Por Portugal, e para indicadores mais específicos sobre a realidade portuguesa, vou-me alimentando do Observatório para a Sociedade da Informação e do Conhecimento (anteriormente seguia a UMIC e o INE), que vai disponibilizando diversos dados (empresas, governo e famílias) e também o seu relatório anual "A Sociedade da Informação em Portugal".


2008/04/09

Bloggers em Portugal , literacia e desafios na «sociedade da informação»

Na recente Newsletter n. 33 da Obercom, fiquei a saber que acabou de ser publicado um estudo realizado em Portugal para tentar descobrir quantos eram os bloggers (peço desculpa, mas recuso-me a utilizar a palavra «bloguers») em Portugal.

Pena só agora esta informação ser divulgada, com dados que se reportam a 2006. Como se pode facilmente perceber, e após o grande crescimento registado em 2007, estes elementos já pouca utilidade trazem a quem pretende utilizar os dados. Na história dos blogs, reflectem uma realidade distante.

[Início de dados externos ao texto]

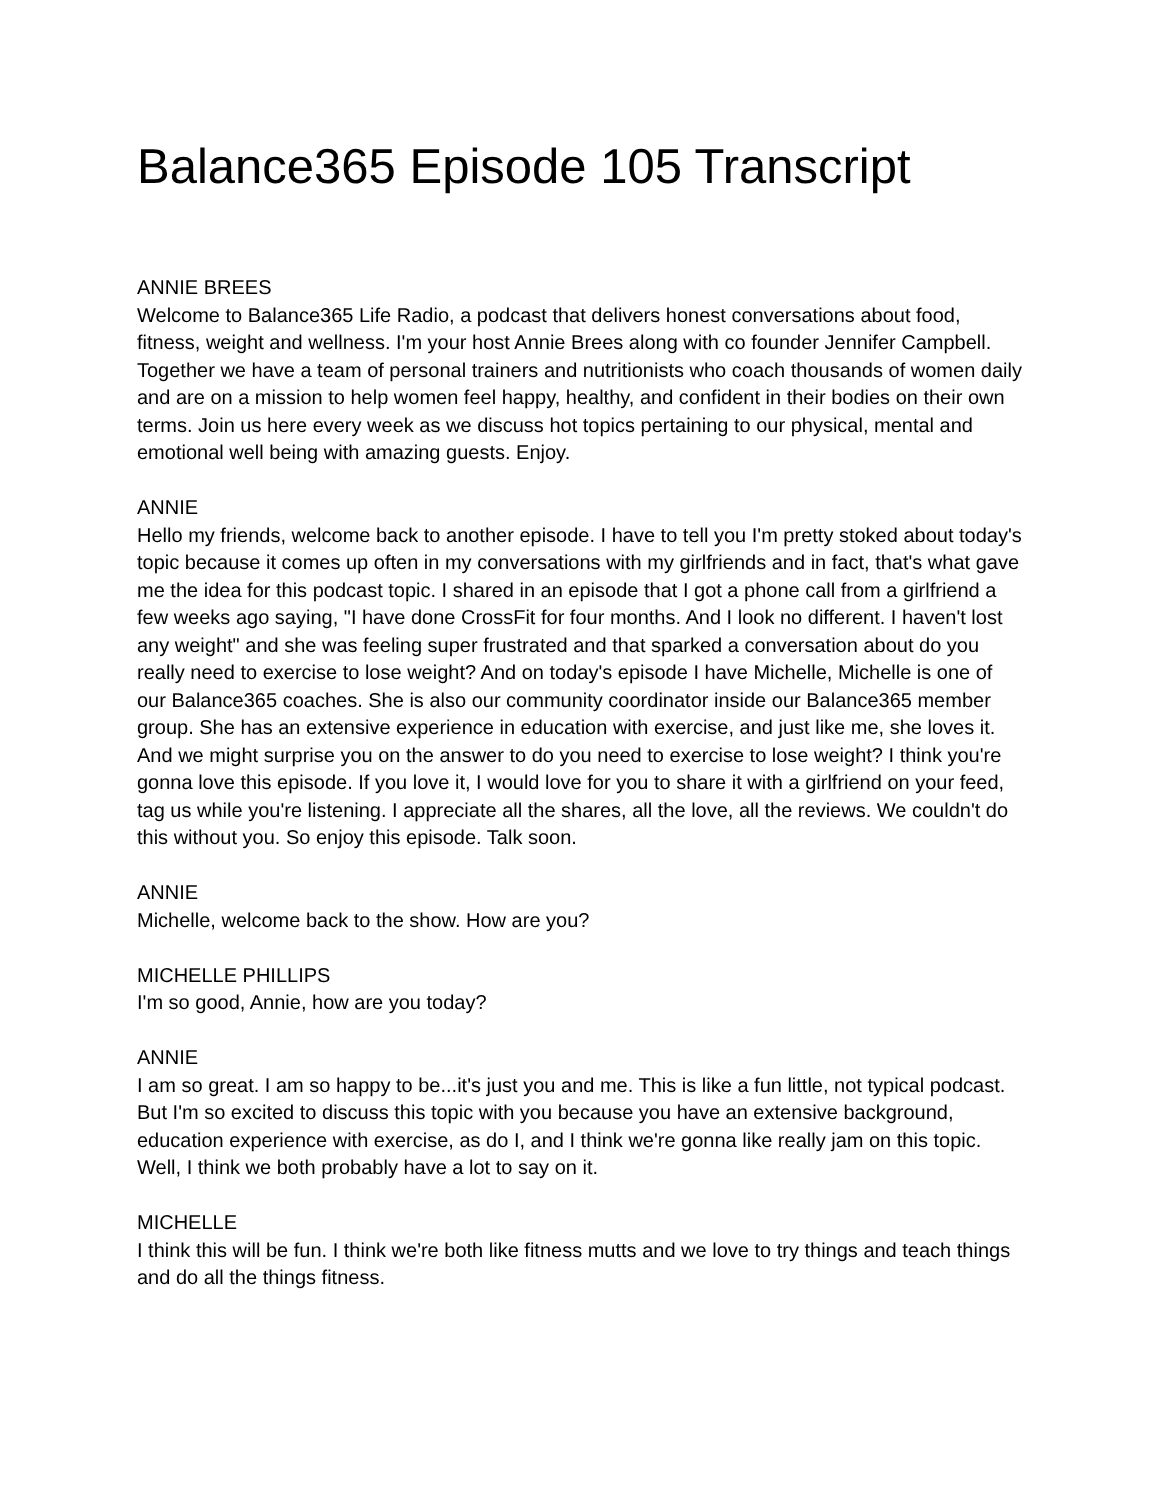Balance365 Episode 105 Transcript
ANNIE BREES
Welcome to Balance365 Life Radio, a podcast that delivers honest conversations about food, fitness, weight and wellness. I'm your host Annie Brees along with co founder Jennifer Campbell. Together we have a team of personal trainers and nutritionists who coach thousands of women daily and are on a mission to help women feel happy, healthy, and confident in their bodies on their own terms. Join us here every week as we discuss hot topics pertaining to our physical, mental and emotional well being with amazing guests. Enjoy.
ANNIE
Hello my friends, welcome back to another episode. I have to tell you I'm pretty stoked about today's topic because it comes up often in my conversations with my girlfriends and in fact, that's what gave me the idea for this podcast topic. I shared in an episode that I got a phone call from a girlfriend a few weeks ago saying, "I have done CrossFit for four months. And I look no different. I haven't lost any weight" and she was feeling super frustrated and that sparked a conversation about do you really need to exercise to lose weight? And on today's episode I have Michelle, Michelle is one of our Balance365 coaches. She is also our community coordinator inside our Balance365 member group. She has an extensive experience in education with exercise, and just like me, she loves it. And we might surprise you on the answer to do you need to exercise to lose weight? I think you're gonna love this episode. If you love it, I would love for you to share it with a girlfriend on your feed, tag us while you're listening. I appreciate all the shares, all the love, all the reviews. We couldn't do this without you. So enjoy this episode. Talk soon.
ANNIE
Michelle, welcome back to the show. How are you?
MICHELLE PHILLIPS
I'm so good, Annie, how are you today?
ANNIE
I am so great. I am so happy to be...it's just you and me. This is like a fun little, not typical podcast. But I'm so excited to discuss this topic with you because you have an extensive background, education experience with exercise, as do I, and I think we're gonna like really jam on this topic. Well, I think we both probably have a lot to say on it.
MICHELLE
I think this will be fun. I think we're both like fitness mutts and we love to try things and teach things and do all the things fitness.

Um dos problemas com que nos deparamos nos estudos das «novas tecnologias», é que elas deixam de ser «novas» muito rapidamente.

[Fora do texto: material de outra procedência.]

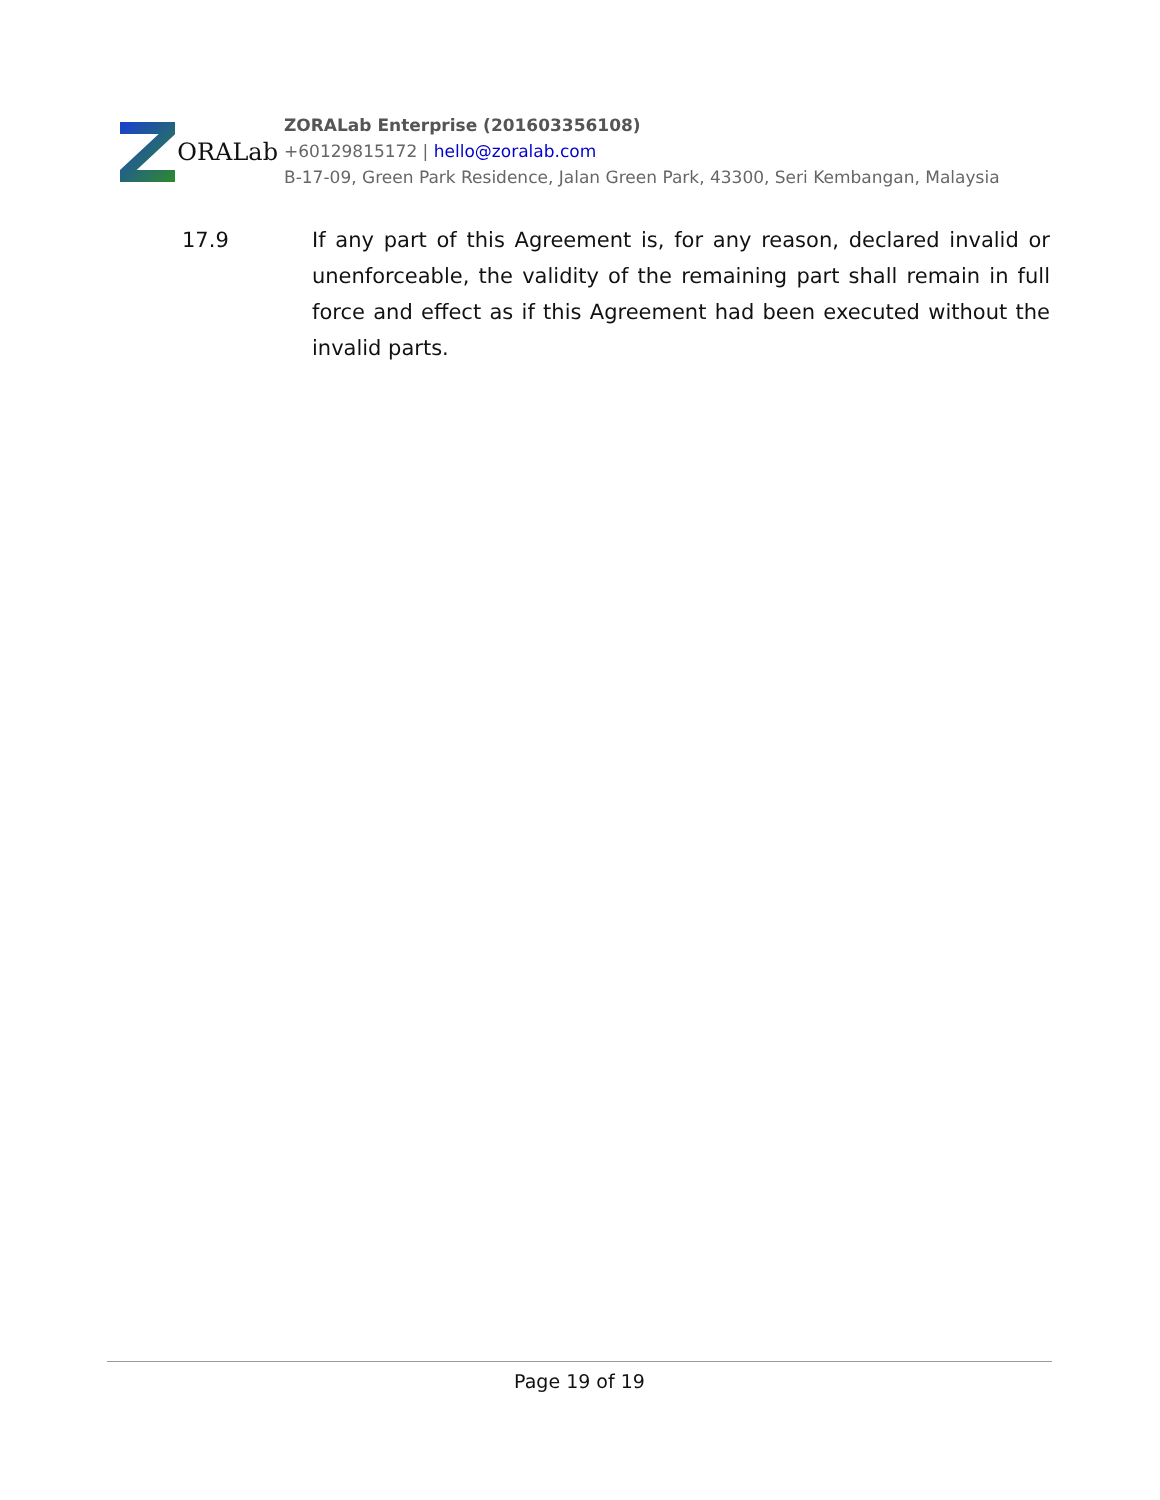ORALab
ZORALab Enterprise (201603356108)
+60129815172 | hello@zoralab.com
B-17-09, Green Park Residence, Jalan Green Park, 43300, Seri Kembangan, Malaysia
17.9 If any part of this Agreement is, for any reason, declared invalid or unenforceable, the validity of the remaining part shall remain in full force and effect as if this Agreement had been executed without the invalid parts.
Page 19 of 19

Uma vez que a abordagem escolhida tomou os blogs como ferramentas, a realidade de 2006 está já muito distante da que temos hoje (simplificação das ferramentas, entrada de novos players no mercado português, disponibilização de interfaces linguisticos, integração com outras ferramentas publicação, etc). As próprias utilizações dadas aos blogs, são mais variadas dos que as que estão descritas do estudo. Nnão encontrei em nenhum local do relatório a referência aos blogs colaborativos. Em 2006 já muitos casos existiam (no sector da educação abundavam exemplos de utilização em diversos níveis educativos). Pena esta questão não ter sido antecipada para o questionário. É diferente eu responder que mantenho 6 blogs, ou que tenho 2 blogs e que participo/colaboro em 4. Outra situação pode ser a de quem respondeu que não tinha nenhum blog mas que colaborava nalgum.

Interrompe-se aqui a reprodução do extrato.